Quote:Please feel free to read the book yourself and post your opinion on it.
Well, I got it through ILL and I must say I'm not entirely impressed. It's not so much the state of knowledge (it is from 1991, after all) as the fact that the authors see to be unaware of the thin ice their assumptions move on much of the time. I haven't caught them out in many outright errors, but I very much doubt their conclusions and am not very impressed with their research depth (if I had presented that level of credulity in secondary sources for my MA thesis, my professor would have given me a serious dressing-down). Given that Junkelmann had presented his 'Legionen' five years before, I would have hoped for better.
My main problem is that many of the things the book asserts as facts footnote directly to single publications, often from the 1950 and 1960S, with no references to either primary sources or excavated objects. Good though they may be overall, any serious student of ancient military affairs should have known even in '91 that the small technical detail is where many such books have their weaknesses. I do not know most of them (and so far don't think I want to go through the trouble of tracking them down), but it's poor craftsmanship to not even discuss how the authors are sure of the thickness of a leather collar or the material od the discs that stud an armoured cloak. Especially if an entire chapter of the book depends on these data.
(I'm halfway tempted to snark at the fact that one of the authors is a retired military intelligence officer, but that probably wouldn't be fair)
Another point of criticism is their happiness to statiscically calculate things that are almost certainly unknowable. They design a casualty profile for a Roman legion engaged in battle based on figures derived from averaging casualty numbers reported in ancient literary sources and field medical statistics from the Civil War, for example. The calculation of the ratio of killed to wounded is based on subtracting the number of killed and prisoners (presumed unwounded) from the total number engaged on the losing side to derive the number of wounded (with a Pompeian force of 45,000 engaged at Pharsalus of which 15,000 were killed and 24,000 taken prisoner, they arrive at 6,000 wounded for that battle, a relatively low 13.3% - down to the decimal point!). Again, all of this based on literary sources. All my instincts are crying out 'false accuracy' here. To be fair, they do occasionally admit that these values are at best approximations, but they treat them as accurate for the purpose of further calculations.

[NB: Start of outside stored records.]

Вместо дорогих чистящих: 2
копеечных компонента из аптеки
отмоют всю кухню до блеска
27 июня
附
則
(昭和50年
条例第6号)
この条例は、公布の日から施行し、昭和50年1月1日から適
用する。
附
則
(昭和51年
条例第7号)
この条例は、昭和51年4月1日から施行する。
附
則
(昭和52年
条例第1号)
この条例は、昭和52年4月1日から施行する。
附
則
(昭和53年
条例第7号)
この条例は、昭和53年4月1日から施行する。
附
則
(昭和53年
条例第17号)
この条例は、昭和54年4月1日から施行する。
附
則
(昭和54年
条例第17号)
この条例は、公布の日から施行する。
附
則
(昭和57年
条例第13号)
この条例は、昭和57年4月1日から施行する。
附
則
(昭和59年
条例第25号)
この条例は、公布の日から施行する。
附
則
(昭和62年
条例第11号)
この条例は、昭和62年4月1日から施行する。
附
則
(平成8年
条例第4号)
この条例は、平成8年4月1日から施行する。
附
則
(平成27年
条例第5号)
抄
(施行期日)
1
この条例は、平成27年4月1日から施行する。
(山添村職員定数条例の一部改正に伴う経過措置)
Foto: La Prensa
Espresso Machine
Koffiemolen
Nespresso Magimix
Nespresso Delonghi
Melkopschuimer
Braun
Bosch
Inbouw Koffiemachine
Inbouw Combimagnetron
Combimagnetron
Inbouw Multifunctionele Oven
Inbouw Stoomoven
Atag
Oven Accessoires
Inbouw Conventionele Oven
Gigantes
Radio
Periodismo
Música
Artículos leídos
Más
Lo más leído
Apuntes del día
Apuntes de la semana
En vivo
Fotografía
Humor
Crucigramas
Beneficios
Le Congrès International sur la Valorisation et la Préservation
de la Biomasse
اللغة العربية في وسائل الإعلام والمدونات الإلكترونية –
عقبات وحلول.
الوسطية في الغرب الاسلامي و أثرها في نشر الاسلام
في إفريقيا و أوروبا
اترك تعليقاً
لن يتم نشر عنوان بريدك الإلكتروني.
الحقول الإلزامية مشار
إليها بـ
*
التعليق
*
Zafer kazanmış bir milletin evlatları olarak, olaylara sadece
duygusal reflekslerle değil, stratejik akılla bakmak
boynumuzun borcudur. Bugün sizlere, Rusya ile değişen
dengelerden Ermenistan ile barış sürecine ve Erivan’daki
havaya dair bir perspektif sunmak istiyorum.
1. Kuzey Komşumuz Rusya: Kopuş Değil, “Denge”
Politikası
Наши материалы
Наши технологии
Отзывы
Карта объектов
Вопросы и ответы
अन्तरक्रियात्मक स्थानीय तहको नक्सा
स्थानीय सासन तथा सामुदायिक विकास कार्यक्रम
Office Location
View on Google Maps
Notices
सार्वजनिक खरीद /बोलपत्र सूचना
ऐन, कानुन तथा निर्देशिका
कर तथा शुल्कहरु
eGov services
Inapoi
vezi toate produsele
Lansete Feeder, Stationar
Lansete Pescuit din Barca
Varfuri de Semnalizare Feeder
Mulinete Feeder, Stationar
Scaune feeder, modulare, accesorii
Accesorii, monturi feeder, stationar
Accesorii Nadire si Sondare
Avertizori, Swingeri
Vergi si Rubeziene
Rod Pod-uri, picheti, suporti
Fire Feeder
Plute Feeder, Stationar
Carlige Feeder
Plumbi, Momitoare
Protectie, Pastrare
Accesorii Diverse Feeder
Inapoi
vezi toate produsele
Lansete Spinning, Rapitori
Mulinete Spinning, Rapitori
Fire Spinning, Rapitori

A much bigger problem affects their calculation of weapon effect and armour. Without producing replicas of most equipment for testing, they calculated the force exerted by weapons and that required to penetrate pieces of armour based on technical data derived from modern materials. The biggest flaw lies in calculating the impact force of a weapon from its weight, speed and impact surface alone. To derive their figures, they consistently neglect a host of variables that are very variable indeed such as using a single arrow as their sample to calculate impact force and range, or making general assumptions about the type of armour worn over centuries (uniform metal quality and thickness, for example). Since the great appeal of their work lies in these figures, it comes as a disappointment to see that they are almost entirely untrustworthy in detail. Their figures on medical issues are better, but also suffer from false accuracy and the assumption that modern data project back (the high incidence of tetanus in pre-vaccination modern armies is closely linked to the wound profile of black powder weapons and the manuring habit of modern European farming and can not simply be taken as a natural constant)
What is good about the book is that it collects information from over a broad range of issues and puts it together in an accessible format. Especially at its time it must have been very difficult to get good reading matter on ancient armies. The constant habit of comparing ancient and modern armies weakens what would otherwise be a compelling read on many often neglected aspects of warfare, though.
Altogether, I'm a bit disappointed. Mind you, their records stand because they invariably state that these feats were unmatched by *Western* armies until Napoleon, Moltke or the 18th century. Given the state of information on warfare in Asia and Africa at the time, that was likely as giood as non-experts could manage.
On the Assyrian army, I've just startted on Walter Mayer: Politik und Kriegskunst der Assyrer (Ugarit-Verlag Münster 1995) and I am - so far - much more favourably impressed.